▸ **Aim of the exercise**
Count the lines in the listing below that contain the string "anos", treating uppercase and lowercase as different. Reply with the number only.

(Saved entries)
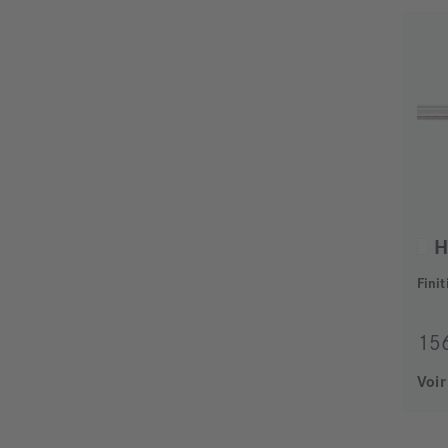
H
Fini
15
Voir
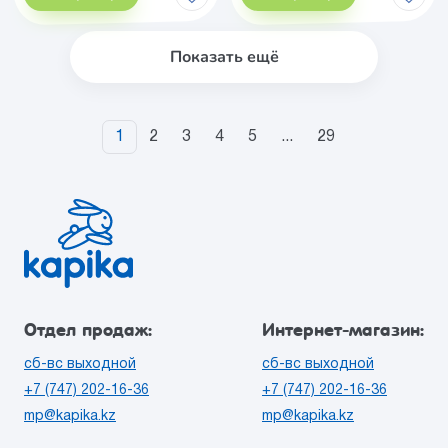
Показать ещё
1
2
3
4
5
...
29
Отдел продаж:
Интернет-магазин:
сб-вс выходной
сб-вс выходной
+7 (747) 202-16-36
+7 (747) 202-16-36
mp@kapika.kz
mp@kapika.kz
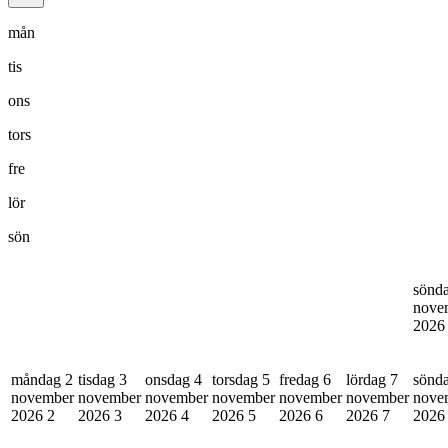
mån
tis
ons
tors
fre
lör
sön
sönd
nove
202
måndag 2
tisdag 3
onsdag 4
torsdag 5
fredag 6
lördag 7
sönd
november
november
november
november
november
november
nove
2026
2
2026
3
2026
4
2026
5
2026
6
2026
7
202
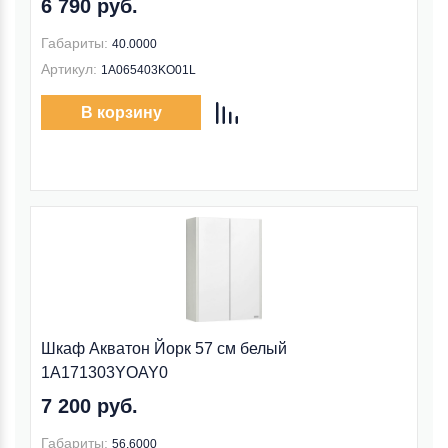
6 790 руб.
Габариты:
40.0000
Артикул:
1A065403KO01L
В корзину
Шкаф Акватон Йорк 57 см белый
1A171303YOAY0
7 200 руб.
Габариты:
56.6000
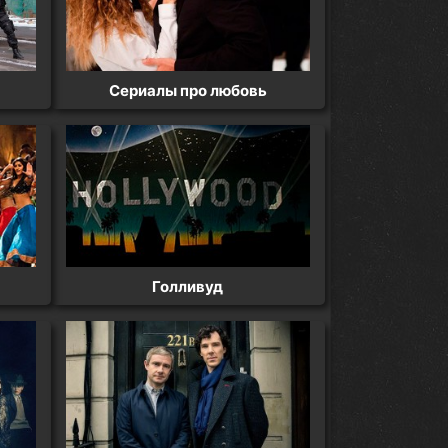
Сериалы про любовь
Голливуд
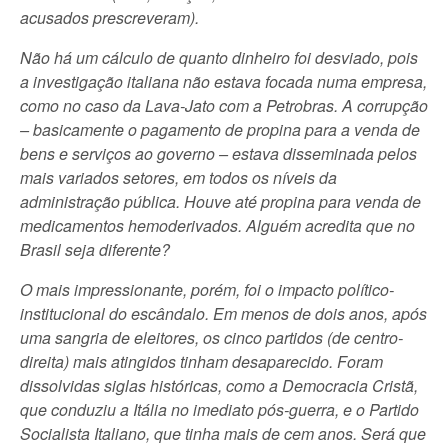
acusados prescreveram).
Não há um cálculo de quanto dinheiro foi desviado, pois
a investigação italiana não estava focada numa empresa,
como no caso da Lava-Jato com a Petrobras. A corrupção
– basicamente o pagamento de propina para a venda de
bens e serviços ao governo – estava disseminada pelos
mais variados setores, em todos os níveis da
administração pública. Houve até propina para venda de
medicamentos hemoderivados. Alguém acredita que no
Brasil seja diferente?
O mais impressionante, porém, foi o impacto político-
institucional do escândalo. Em menos de dois anos, após
uma sangria de eleitores, os cinco partidos (de centro-
direita) mais atingidos tinham desaparecido. Foram
dissolvidas siglas históricas, como a Democracia Cristã,
que conduziu a Itália no imediato pós-guerra, e o Partido
Socialista Italiano, que tinha mais de cem anos. Será que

▸ **Result of this task**
2